Department of Epidemiology and Biostatistics, Arnold School of Public Health, University of South Carolina (USC), Discovery 449, 915 Greene St, Columbia, SC 29208, USA.
Department of Epidemiology and Biostatistics, Arnold School of Public Health, USC, Discovery 449, 915 Greene St, Columbia, SC 29208, USA.
Brief Bioinform. 2021 Nov 5;22(6). doi: 10.1093/bib/bbab215.
Copy number variation has been identified as a major source of genomic variation associated with disease susceptibility. With the advent of whole-exome sequencing (WES) technology, massive WES data have been generated, allowing for the identification of copy number variants (CNVs) in the protein-coding regions with direct functional interpretation. We have previously shown evidence of the genomic correlation structure in array data and developed a novel chromosomal breakpoint detection algorithm, LDcnv, which showed significantly improved detection power through integrating the correlation structure in a systematic modeling manner. However, it remains unexplored whether the genomic correlation exists in WES data and how such correlation structure integration can improve the CNV detection accuracy. In this study, we first explored the correlation structure of the WES data using the 1000 Genomes Project data. Both real raw read depth and median-normalized data showed strong evidence of the correlation structure. Motivated by this fact, we proposed a correlation-based method, CORRseq, as a novel release of the LDcnv algorithm in profiling WES data. The performance of CORRseq was evaluated in extensive simulation studies and real data analysis from the 1000 Genomes Project. CORRseq outperformed the existing methods in detecting medium and large CNVs. In conclusion, it would be more advantageous to model genomic correlation structure in detecting relatively long CNVs. This study provides great insights for methodology development of CNV detection with NGS data.

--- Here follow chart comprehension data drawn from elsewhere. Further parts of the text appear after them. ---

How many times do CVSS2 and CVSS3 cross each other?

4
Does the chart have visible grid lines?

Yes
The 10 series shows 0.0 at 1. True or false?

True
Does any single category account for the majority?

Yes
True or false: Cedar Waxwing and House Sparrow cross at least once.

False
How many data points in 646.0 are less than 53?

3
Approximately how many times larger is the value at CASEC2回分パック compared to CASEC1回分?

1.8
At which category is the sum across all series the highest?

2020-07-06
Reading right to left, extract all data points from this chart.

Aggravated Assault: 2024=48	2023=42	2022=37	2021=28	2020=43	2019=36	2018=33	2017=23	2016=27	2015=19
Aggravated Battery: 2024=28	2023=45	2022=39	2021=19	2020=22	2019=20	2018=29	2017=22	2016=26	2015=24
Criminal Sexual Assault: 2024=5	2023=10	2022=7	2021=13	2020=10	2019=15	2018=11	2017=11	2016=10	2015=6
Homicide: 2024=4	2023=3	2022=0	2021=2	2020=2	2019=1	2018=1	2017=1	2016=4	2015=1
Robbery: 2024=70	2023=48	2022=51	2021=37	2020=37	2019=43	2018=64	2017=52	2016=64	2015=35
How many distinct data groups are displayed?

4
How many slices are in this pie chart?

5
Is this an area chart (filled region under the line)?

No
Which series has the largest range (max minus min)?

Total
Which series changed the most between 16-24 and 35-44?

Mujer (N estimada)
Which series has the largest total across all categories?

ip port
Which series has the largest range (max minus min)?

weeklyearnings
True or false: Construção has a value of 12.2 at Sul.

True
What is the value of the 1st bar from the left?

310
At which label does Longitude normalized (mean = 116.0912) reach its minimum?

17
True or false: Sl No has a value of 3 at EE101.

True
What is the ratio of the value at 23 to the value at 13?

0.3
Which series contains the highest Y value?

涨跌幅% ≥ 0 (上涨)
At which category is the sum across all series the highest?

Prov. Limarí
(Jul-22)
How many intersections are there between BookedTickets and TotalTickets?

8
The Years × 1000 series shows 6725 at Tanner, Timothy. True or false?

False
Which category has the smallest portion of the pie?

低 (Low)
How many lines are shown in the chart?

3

拷贝数变异已被确定为与疾病易感性相关的基因组变异的主要来源。随着外显子组测序(WES)技术的出现,产生了大量的 WES 数据,从而可以在具有直接功能解释的蛋白质编码区域中鉴定拷贝数变异(CNV)。我们之前已经证明了阵列数据中的基因组相关性结构的证据,并开发了一种新颖的染色体断点检测算法 LDcnv,该算法通过以系统建模的方式整合相关性结构,显著提高了检测能力。然而,WES 数据中是否存在基因组相关性以及这种相关性结构集成如何提高 CNV 检测准确性仍未得到探索。在这项研究中,我们首先使用 1000 基因组计划数据探索了 WES 数据的相关性结构。真实的原始读取深度和中位数归一化数据都强烈表明存在相关性结构。受此事实的启发,我们提出了一种基于相关性的方法 CORRseq,作为 LDcnv 算法在 WES 数据分析中的一种新方法。在广泛的模拟研究和来自 1000 基因组计划的真实数据分析中评估了 CORRseq 的性能。CORRseq 在检测中等和大型 CNV 方面优于现有方法。总之,在检测相对较长的 CNV 时,建模基因组相关性结构会更有利。这项研究为使用 NGS 数据进行 CNV 检测的方法学发展提供了重要的见解。